Many Rohingya made the dangerous journey into Bangladesh aboard boats. They often endure months at sea in the Bay of Bengal at the mercy of unscrupulous people smugglers before arriving in Thailand, Bangladesh or Pakistan.
Medical provisions are in short supply in the camps these people come to live in. The army is no longer blockading the Rakhine state but there are still only limited supplies available.
Kabir said he has been forced to risk his life. He returned to his wrecked village in Myanmar to bring all the medicine he could across the border. He has also used credit to get low-cost drugs and then charged his patients a small fee for medical services.
The Rohingya who fled now face persecution in their new host countries
Life in Thailand is no easier for fleeing Rohingya people. Policies pursued by the Thai government have led to scores of Rohingya deaths. The Thai military have towed boatloads of Rohingya out to international waters and set them adrift with little food or water. The bodies of refugees were washing up on beaches across the region.
The Malaysian government has sent aid to support Rohingya communities. This has not been welcomed. Buddhist monks and demonstrators greeted the March arrival of a large aid ship with signs which read “No Rohingya.” Myanmar authorities were originally not even going to allow the boat into their waters.
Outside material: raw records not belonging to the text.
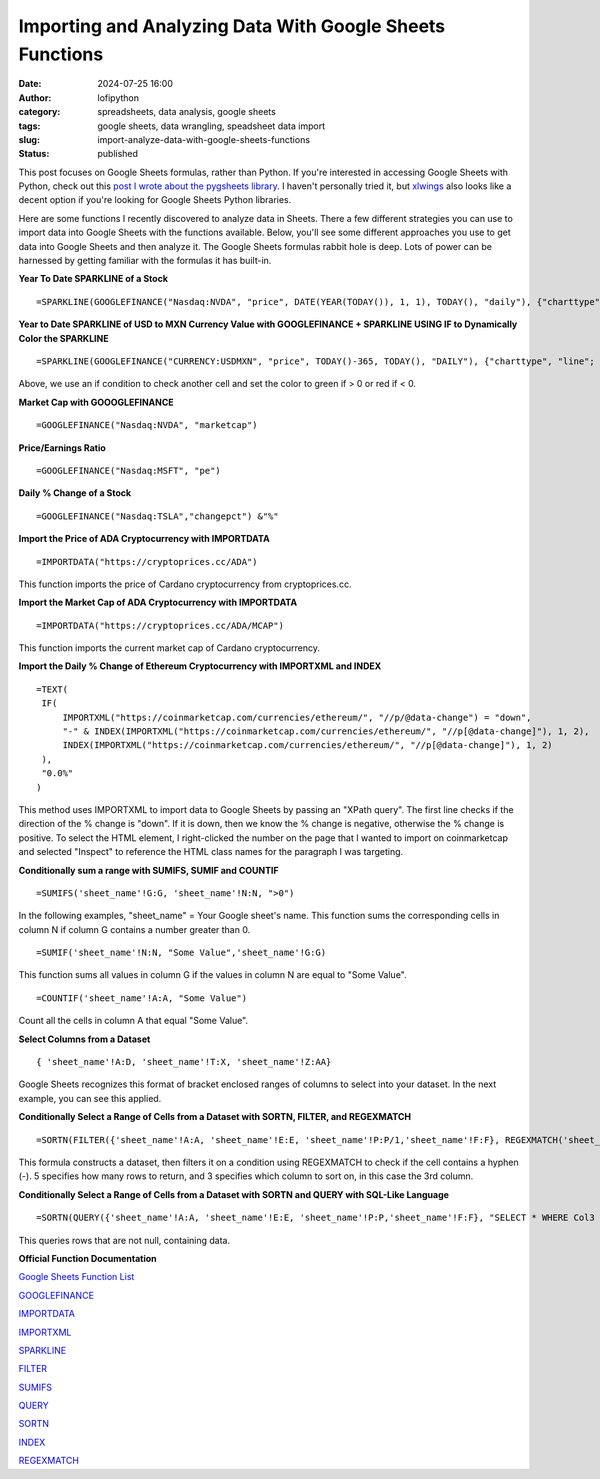 Importing and Analyzing Data With Google Sheets Functions
##########################################################
:date: 2024-07-25 16:00
:author: lofipython
:category: spreadsheets, data analysis, google sheets
:tags: google sheets, data wrangling, speadsheet data import
:slug: import-analyze-data-with-google-sheets-functions
:status: published

This post focuses on Google Sheets formulas, rather than Python. If you're interested 
in accessing Google Sheets with Python, check out this `post I wrote about the pygsheets library <https://lofipython.com/copying-a-csv-file-to-google-sheets-with-pygsheets>`__. 
I haven't personally tried it, but `xlwings <https://www.xlwings.org/blog/python-for-google-sheets>`__ 
also looks like a decent option if you're looking for Google Sheets Python libraries.

Here are some functions I recently discovered to analyze data in Sheets. 
There a few different strategies you can use to import data into Google Sheets with the functions available. 
Below, you'll see some different approaches you use to get data into Google Sheets and then analyze it. 
The Google Sheets formulas rabbit hole is deep. Lots of power can be harnessed by getting familiar with the 
formulas it has built-in.

**Year To Date SPARKLINE of a Stock**
::

   =SPARKLINE(GOOGLEFINANCE("Nasdaq:NVDA", "price", DATE(YEAR(TODAY()), 1, 1), TODAY(), "daily"), {"charttype", "line"; "linewidth", 2; "color", "green"})


**Year to Date SPARKLINE of USD to MXN Currency Value with GOOGLEFINANCE + SPARKLINE USING IF to Dynamically Color the SPARKLINE**
::

   =SPARKLINE(GOOGLEFINANCE("CURRENCY:USDMXN", "price", TODAY()-365, TODAY(), "DAILY"), {"charttype", "line"; "linewidth", 2; "color", if(A2>0,"green","red")})


Above, we use an if condition to check another cell and set the color to green if > 0 or red if < 0.

.. image:: {static}/images/sparkline-example.png
  :alt: Applying Google Sheets Sparklines


**Market Cap with GOOOGLEFINANCE**
::

   =GOOGLEFINANCE("Nasdaq:NVDA", "marketcap")


**Price/Earnings Ratio**
::

   =GOOGLEFINANCE("Nasdaq:MSFT", "pe")


**Daily % Change of a Stock**
::
   
   =GOOGLEFINANCE("Nasdaq:TSLA","changepct") &"%"


**Import the Price of ADA Cryptocurrency with IMPORTDATA**
::
   
   =IMPORTDATA("https://cryptoprices.cc/ADA")

This function imports the price of Cardano cryptocurrency from cryptoprices.cc.

**Import the Market Cap of ADA Cryptocurrency with IMPORTDATA**
::

   =IMPORTDATA("https://cryptoprices.cc/ADA/MCAP")

This function imports the current market cap of Cardano cryptocurrency.


**Import the Daily % Change of Ethereum Cryptocurrency with IMPORTXML and INDEX**
::

   =TEXT(
    IF(
        IMPORTXML("https://coinmarketcap.com/currencies/ethereum/", "//p/@data-change") = "down",
        "-" & INDEX(IMPORTXML("https://coinmarketcap.com/currencies/ethereum/", "//p[@data-change]"), 1, 2),
        INDEX(IMPORTXML("https://coinmarketcap.com/currencies/ethereum/", "//p[@data-change]"), 1, 2)
    ),
    "0.0%"
   )

This method uses IMPORTXML to import data to Google Sheets by passing an "XPath query". 
The first line checks if the direction of the % change is "down". If it is down,
then we know the % change is negative, otherwise the % change is positive. 
To select the HTML element, I right-clicked the number on the page that I 
wanted to import on coinmarketcap and selected "Inspect" to reference the HTML 
class names for the paragraph I was targeting.


**Conditionally sum a range with SUMIFS, SUMIF and COUNTIF**

::

   =SUMIFS('sheet_name'!G:G, 'sheet_name'!N:N, ">0")


In the following examples, "sheet_name" = Your Google sheet's name. 
This function sums the corresponding cells in column N if column G contains a number greater than 0.

::

   =SUMIF('sheet_name'!N:N, "Some Value",'sheet_name'!G:G)


This function sums all values in column G if the values in column N are equal to "Some Value".

::

   =COUNTIF('sheet_name'!A:A, "Some Value")

Count all the cells in column A that equal "Some Value".

**Select Columns from a Dataset**
::

   { 'sheet_name'!A:D, 'sheet_name'!T:X, 'sheet_name'!Z:AA}

Google Sheets recognizes this format of bracket enclosed ranges of columns to select into your dataset. 
In the next example, you can see this applied.


**Conditionally Select a Range of Cells from a Dataset with SORTN, FILTER, and REGEXMATCH**

::

   =SORTN(FILTER({'sheet_name'!A:A, 'sheet_name'!E:E, 'sheet_name'!P:P/1,'sheet_name'!F:F}, REGEXMATCH('sheet_name'!P:P, "-")), 5, 0, 3, TRUE)


This formula constructs a dataset, then filters it on a condition using REGEXMATCH to check if the cell contains a hyphen (-). 
5 specifies how many rows to return, and 3 specifies which column to sort on, in this case the 3rd column.

**Conditionally Select a Range of Cells from a Dataset with SORTN and QUERY with SQL-Like Language**
::

   =SORTN(QUERY({'sheet_name'!A:A, 'sheet_name'!E:E, 'sheet_name'!P:P,'sheet_name'!F:F}, "SELECT * WHERE Col3 IS NOT NULL"), 6, 0, 3, FALSE)

This queries rows that are not null, containing data.


**Official Function Documentation**

`Google Sheets Function List <https://support.google.com/docs/table/25273?hl=en&ref_topic=9054531&sjid=14386119101264594616-NC#>`__

`GOOGLEFINANCE <https://support.google.com/docs/answer/3093281?sjid=14386119101264594616-NCl>`__

`IMPORTDATA <https://support.google.com/docs/answer/3093335?hl=en>`__

`IMPORTXML <https://support.google.com/docs/answer/3093342?hl=en&ref_topic=9199554&sjid=14386119101264594616-NC>`__

`SPARKLINE <https://support.google.com/docs/answer/3093289?sjid=14386119101264594616-NC>`__

`FILTER <https://support.google.com/docs/answer/3093197?sjid=14386119101264594616-NC>`__

`SUMIFS <https://support.google.com/docs/answer/3238496?sjid=14386119101264594616-NC>`__

`QUERY <https://support.google.com/docs/answer/3093343?hl=en>`__

`SORTN <https://support.google.com/docs/answer/7354624?sjid=14386119101264594616-NC>`__

`INDEX <https://support.google.com/docs/answer/3098242?sjid=14386119101264594616-NC>`__

`REGEXMATCH <https://support.google.com/docs/answer/3098292?sjid=14386119101264594616-NC>`__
The remaining Muslim population in Myanmar are facing serious restrictions
The Muslims who have remained in Myanmar are facing intense restrictions on where they can practice their faith. Islamic schools have been chained shut. The government has placed severe restrictions on the construction of religious buildings.
As an example, a Buddhist mob pressured local authorities in the Thaketa township of Rangoon to close the religious schools. They have not been reopened. The people of the township now have to walk for several hours to reach a mosque from which they can practice their faith.
If a peace agreement were reached, conditions for Myanmar’s children might improve
A decent peace agreement is the Rohingya’s best hope for a settled life, but harmony still eludes Aung San Suu Kyi. The latest round of talks have begun but there is little reason for optimism. Violence is increasing in the north of the country and key players like the United Nationalities Federal Council (UNFC) were not even present for the negotiations.
The current position of the Rohingya make them the most persecuted people on the planet. Their screams fall on unsympathetic ears as host countries turn on helpless families seeking sanctuary. As the humanitarian situation worsens, when will Aung San Suu Kyi make meaningful progress to address the situation? How many more Rohingya children must die?